» **WHAT YOU HAVE TO DO**: Can you change every "legible" to "readable" in the material, beginning at its first line and stopping after the line that has "[511, 510, 544, 524] StreetNumber: 4273", and return only those lines with nothing else altered?

» **PROVIDED DATA**:
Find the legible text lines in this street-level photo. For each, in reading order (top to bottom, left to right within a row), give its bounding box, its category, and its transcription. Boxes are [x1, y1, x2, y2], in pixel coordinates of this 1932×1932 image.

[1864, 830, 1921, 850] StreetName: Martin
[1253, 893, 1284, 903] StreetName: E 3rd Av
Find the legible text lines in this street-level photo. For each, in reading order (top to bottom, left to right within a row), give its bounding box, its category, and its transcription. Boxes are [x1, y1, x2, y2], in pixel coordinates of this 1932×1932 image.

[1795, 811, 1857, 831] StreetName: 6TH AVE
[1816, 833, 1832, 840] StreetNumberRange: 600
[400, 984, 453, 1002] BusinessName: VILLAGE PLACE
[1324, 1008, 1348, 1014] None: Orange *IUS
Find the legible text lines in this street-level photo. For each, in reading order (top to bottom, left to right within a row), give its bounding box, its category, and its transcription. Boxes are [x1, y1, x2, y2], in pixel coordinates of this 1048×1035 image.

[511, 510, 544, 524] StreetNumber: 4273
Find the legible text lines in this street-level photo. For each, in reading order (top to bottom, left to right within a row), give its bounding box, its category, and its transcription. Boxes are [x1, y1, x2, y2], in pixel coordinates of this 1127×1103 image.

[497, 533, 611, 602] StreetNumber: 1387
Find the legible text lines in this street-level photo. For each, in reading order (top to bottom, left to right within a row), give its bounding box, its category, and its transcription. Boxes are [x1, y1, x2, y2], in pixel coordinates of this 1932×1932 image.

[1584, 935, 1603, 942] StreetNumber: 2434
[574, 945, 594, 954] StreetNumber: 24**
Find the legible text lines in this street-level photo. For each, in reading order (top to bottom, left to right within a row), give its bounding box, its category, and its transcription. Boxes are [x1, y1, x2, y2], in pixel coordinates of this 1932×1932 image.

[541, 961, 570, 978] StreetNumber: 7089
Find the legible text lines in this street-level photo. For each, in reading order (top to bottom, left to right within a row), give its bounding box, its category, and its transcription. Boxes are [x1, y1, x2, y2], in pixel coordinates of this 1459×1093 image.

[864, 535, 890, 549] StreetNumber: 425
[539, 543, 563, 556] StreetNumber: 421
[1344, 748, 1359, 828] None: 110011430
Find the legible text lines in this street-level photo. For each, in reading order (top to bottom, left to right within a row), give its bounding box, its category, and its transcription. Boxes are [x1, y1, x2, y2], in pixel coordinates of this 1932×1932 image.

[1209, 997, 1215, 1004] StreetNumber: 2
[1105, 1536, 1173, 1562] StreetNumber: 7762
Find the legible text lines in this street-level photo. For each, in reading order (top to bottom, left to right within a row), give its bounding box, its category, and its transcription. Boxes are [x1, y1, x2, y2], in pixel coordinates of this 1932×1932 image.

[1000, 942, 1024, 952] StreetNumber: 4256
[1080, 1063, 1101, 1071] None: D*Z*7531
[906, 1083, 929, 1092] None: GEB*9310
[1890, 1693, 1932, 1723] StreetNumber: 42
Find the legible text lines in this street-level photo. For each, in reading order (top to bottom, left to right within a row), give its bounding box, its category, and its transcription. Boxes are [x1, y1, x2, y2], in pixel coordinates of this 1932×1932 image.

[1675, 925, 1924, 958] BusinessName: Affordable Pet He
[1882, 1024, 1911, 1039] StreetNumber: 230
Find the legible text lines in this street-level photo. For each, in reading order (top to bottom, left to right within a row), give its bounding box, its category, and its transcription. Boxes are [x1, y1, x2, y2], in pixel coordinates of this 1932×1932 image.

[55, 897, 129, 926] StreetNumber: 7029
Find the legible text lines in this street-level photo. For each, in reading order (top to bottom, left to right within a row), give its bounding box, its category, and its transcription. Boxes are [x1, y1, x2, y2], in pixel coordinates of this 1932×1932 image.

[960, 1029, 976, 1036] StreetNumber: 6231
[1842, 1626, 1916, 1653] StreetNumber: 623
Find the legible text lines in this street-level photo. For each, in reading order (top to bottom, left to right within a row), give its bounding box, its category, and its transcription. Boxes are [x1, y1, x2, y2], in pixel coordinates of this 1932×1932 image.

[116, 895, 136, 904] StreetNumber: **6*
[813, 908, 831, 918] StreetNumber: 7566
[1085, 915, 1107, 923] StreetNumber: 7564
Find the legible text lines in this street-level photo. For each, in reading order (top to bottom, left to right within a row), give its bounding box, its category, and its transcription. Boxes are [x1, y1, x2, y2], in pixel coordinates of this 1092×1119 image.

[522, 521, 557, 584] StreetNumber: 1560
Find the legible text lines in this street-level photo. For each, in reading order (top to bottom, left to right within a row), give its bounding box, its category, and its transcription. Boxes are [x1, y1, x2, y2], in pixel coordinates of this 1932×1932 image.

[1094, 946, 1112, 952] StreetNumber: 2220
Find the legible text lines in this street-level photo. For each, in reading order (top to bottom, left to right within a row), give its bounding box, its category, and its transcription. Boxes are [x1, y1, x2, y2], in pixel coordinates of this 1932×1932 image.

» **RESPONSE TO THIS TASK**:
Find the readable text lines in this street-level photo. For each, in reading order (top to bottom, left to right within a row), give its bounding box, its category, and its transcription. Boxes are [x1, y1, x2, y2], in pixel coordinates of this 1932×1932 image.

[1864, 830, 1921, 850] StreetName: Martin
[1253, 893, 1284, 903] StreetName: E 3rd Av
Find the readable text lines in this street-level photo. For each, in reading order (top to bottom, left to right within a row), give its bounding box, its category, and its transcription. Boxes are [x1, y1, x2, y2], in pixel coordinates of this 1932×1932 image.

[1795, 811, 1857, 831] StreetName: 6TH AVE
[1816, 833, 1832, 840] StreetNumberRange: 600
[400, 984, 453, 1002] BusinessName: VILLAGE PLACE
[1324, 1008, 1348, 1014] None: Orange *IUS
Find the readable text lines in this street-level photo. For each, in reading order (top to bottom, left to right within a row), give its bounding box, its category, and its transcription. Boxes are [x1, y1, x2, y2], in pixel coordinates of this 1048×1035 image.

[511, 510, 544, 524] StreetNumber: 4273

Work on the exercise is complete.